LBANN's hpc-launcher for PyTorch runs

LBANN's hpc-launcher

We encourage you to try hpc-launcher on LC systems. This is especially important on our AMD GPU systems, where using hpc-launcher can improve performance and even prevent dead hangs, especially on multi-node jobs.

Hpc-launcher is a tool provided by the LBANN project. Profiles for specific machines & architectures do base configuration, setting environment variables, for example, that can create performance gains. The degree of gain will vary by machine and application. On MI300A systems (Tuo, RZAdams, El Cap) and MI250X (Tioga, Tenaya), some small tests have shown order-of-magnitude performance improvements.

Getting started

To use hpc-launcher, you must first

pip install hpc-launcher

to your Python virtual environment.

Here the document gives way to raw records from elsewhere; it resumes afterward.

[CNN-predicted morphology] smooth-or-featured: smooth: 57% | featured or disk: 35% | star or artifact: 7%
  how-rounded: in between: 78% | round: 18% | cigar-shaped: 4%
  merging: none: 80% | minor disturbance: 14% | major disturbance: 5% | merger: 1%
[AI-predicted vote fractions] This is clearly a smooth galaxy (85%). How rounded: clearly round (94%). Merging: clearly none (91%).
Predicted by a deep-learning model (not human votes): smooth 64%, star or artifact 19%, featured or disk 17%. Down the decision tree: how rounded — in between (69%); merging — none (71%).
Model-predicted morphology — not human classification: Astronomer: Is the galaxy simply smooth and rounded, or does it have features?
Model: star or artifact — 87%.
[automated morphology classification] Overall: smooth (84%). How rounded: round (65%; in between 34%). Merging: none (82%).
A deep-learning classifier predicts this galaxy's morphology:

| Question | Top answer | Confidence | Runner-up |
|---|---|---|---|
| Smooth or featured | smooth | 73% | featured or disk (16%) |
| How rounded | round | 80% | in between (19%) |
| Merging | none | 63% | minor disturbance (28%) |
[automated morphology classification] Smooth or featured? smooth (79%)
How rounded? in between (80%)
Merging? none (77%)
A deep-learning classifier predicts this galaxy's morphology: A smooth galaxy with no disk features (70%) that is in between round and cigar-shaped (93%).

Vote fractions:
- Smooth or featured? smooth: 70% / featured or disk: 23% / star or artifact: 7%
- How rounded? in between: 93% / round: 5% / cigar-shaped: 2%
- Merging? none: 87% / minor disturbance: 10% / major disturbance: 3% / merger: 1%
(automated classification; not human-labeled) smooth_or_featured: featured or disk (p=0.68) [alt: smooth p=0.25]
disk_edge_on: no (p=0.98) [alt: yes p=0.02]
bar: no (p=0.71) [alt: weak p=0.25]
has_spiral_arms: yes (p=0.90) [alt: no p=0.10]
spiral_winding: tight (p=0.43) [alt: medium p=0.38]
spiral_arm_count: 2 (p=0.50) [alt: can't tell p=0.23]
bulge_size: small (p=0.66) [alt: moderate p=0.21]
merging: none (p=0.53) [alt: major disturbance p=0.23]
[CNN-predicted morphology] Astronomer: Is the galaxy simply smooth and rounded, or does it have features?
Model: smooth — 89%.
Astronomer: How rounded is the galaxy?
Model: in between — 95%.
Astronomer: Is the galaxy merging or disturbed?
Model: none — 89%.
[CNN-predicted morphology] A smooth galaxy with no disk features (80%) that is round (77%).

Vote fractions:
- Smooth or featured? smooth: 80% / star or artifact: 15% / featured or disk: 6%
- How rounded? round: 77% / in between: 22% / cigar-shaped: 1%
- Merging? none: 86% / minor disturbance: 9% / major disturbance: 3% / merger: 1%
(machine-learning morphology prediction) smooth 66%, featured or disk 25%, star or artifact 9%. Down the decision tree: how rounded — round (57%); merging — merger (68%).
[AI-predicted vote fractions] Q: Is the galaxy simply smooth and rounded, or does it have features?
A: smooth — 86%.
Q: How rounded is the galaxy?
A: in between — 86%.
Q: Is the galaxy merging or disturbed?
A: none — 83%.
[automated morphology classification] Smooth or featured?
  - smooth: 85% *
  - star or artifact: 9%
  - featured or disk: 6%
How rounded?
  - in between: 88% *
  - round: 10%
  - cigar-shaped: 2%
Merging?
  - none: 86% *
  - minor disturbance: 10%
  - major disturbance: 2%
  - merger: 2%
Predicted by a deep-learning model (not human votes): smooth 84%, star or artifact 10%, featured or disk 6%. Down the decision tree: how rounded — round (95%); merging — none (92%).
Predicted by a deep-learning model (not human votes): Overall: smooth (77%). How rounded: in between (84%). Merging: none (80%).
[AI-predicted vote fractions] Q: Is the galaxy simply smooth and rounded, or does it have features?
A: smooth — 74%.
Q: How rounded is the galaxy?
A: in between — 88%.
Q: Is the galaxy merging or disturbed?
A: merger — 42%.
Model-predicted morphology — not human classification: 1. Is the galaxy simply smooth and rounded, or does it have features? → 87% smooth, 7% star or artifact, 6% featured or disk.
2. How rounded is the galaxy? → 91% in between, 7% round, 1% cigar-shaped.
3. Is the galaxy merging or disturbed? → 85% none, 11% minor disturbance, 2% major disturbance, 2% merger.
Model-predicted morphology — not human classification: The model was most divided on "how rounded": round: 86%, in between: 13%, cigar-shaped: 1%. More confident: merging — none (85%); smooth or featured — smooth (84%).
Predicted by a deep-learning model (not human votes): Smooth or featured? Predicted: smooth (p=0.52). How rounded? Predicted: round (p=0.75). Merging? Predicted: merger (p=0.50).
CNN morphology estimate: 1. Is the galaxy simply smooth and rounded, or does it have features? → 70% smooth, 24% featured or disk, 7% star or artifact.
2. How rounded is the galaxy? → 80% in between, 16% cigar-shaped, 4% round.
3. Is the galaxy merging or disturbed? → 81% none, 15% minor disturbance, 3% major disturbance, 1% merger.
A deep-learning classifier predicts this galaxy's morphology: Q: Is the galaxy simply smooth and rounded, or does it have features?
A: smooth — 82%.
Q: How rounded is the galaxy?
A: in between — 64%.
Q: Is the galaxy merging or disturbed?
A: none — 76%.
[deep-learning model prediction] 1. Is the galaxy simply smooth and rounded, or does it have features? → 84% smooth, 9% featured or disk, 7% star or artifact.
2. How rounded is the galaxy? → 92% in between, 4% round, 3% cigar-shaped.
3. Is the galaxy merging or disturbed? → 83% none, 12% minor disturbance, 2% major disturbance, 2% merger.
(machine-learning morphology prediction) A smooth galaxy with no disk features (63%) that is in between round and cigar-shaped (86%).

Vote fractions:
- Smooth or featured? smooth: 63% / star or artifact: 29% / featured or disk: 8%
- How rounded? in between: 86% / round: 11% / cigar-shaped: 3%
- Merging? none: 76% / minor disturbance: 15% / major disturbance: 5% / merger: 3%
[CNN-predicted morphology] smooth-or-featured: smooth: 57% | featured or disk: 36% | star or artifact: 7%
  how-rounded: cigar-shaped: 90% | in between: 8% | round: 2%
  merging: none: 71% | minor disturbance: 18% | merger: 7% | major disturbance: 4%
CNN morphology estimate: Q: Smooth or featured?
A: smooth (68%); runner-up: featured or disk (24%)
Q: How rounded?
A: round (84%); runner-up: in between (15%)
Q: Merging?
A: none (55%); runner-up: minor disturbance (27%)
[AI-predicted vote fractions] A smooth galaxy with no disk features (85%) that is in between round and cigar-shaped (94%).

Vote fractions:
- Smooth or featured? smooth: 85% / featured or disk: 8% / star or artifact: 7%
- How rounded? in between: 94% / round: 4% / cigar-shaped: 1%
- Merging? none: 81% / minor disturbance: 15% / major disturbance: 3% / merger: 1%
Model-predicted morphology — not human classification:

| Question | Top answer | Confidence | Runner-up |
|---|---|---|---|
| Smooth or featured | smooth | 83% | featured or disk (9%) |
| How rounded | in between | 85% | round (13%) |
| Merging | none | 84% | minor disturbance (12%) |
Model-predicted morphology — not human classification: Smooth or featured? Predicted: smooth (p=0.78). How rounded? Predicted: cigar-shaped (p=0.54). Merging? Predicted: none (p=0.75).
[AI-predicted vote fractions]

If you are using WEAVE, hpc-launcher is already installed.

Then, use the launch command in lieu of flux run or srun in your batch submission script.

If you are on a system running Flux (including all AMD GPU systems), the following two commands make the same request for resources and run the same script, with the second using hpc-launcher:

flux run -N 2 --tasks-per-node=2 --gpus-per-task=1 --exclusive python3 -u dist-train-flux.py


launch --scheduler flux -N 2 -n 2 --gpus-per-proc 1 --exclusive --comm-backend rccl -v python3 -u dist-train-flux.py

If you are on a system running Slurm, the following two commands make the same request for resources and run the same script, with the latter using hpc-launcher:

srun --export=ALL -N 2 --ntasks-per-node=2 --gpus-per-task=1 --exclusive python3 -u dist-train-slurm.py


launch --scheduler slurm -N 2 -n 2 --gpus-per-proc 1 --exclusive --comm-backend nccl -v python3 -u dist-train-slurm.py

Example scripts provided soon.